Aujourd’hui, il y a plein d’autres groupes en France qui sont géniaux. On a une super scène. Et en plus, ce qui est super cool, c’est qu’on est tous hyper solidaires, que la scène française est hyper solidaire. On s’entraide tous à trouver des plans concert ou à créer des choses ensemble. Ça c’est vraiment très agréable.
C’est d’autant plus important que vous jouez un « rock de niche »
Arno : Oui tout à fait ! c’est important qu’entre nous, entre tous les groupes qui se connaissent, qu’on s’aide mutuellement. Parce que c’est déjà assez compliqué comme ça.
Qu’avez-vous à dire aux personnes qui vont venir vous découvrir sur scène ?
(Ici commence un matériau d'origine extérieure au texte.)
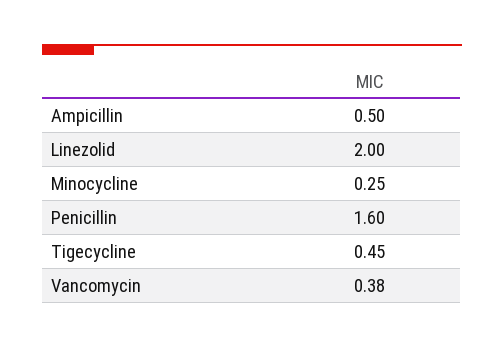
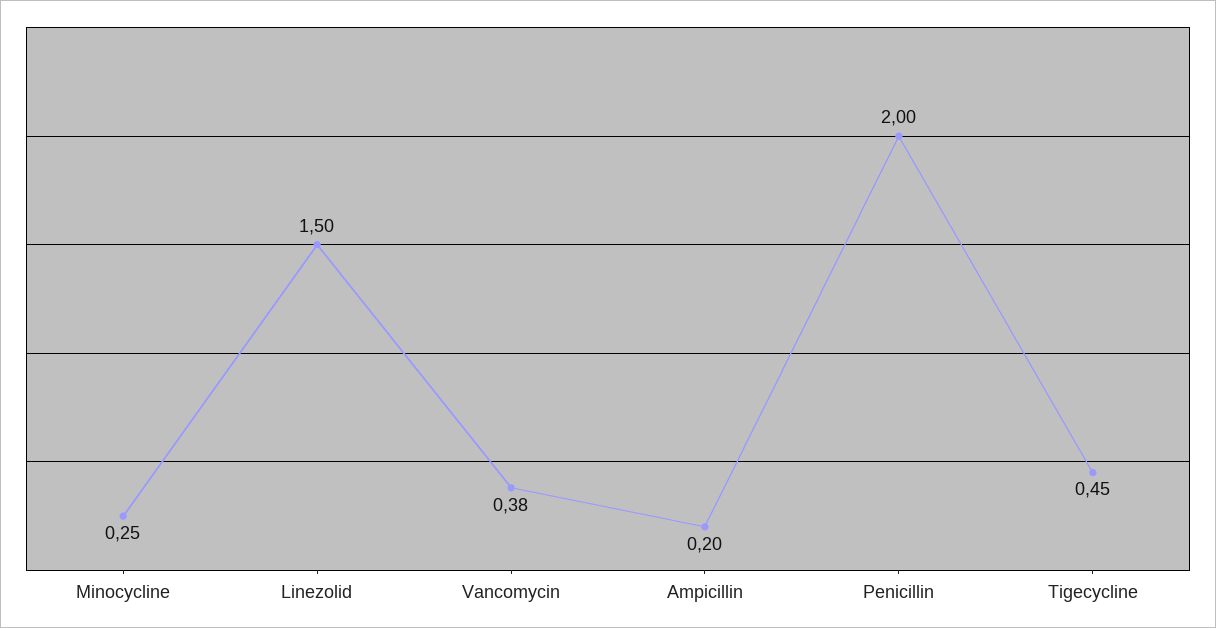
Ampicillin: 0.5 -> 0.2
Linezolid: 2 -> 1.5
Penicillin: 1.6 -> 2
Arno : Venez seulement si vous êtes prêts à entrer dans le culte et peut-être à changer votre perception du monde (rires).
Juan : Il a tout dit !!
Arno : Venez comme vous êtes !
On a une tradition chez Hexalive pour conclure les interviews, si vous avez un nom d’artiste à nous conseiller à interviewer, quel nom vous vient en tête ?
Arno : Black Drop, ils partagent l’affiche avec nous ce soir. Il y a tellement de groupes, si on ne les cite pas, ils risquent d’être dégoûtés. Sinon, je pense à nos copains de Clégane ou de Point Mort. Ce sont des groupes qui nous aident beaucoup.
Carla : Tankrust aussi. Ça, c’est thrash.
Juan : Il y a un groupe que j’aime bien d’ici, Witchthroat Serpent.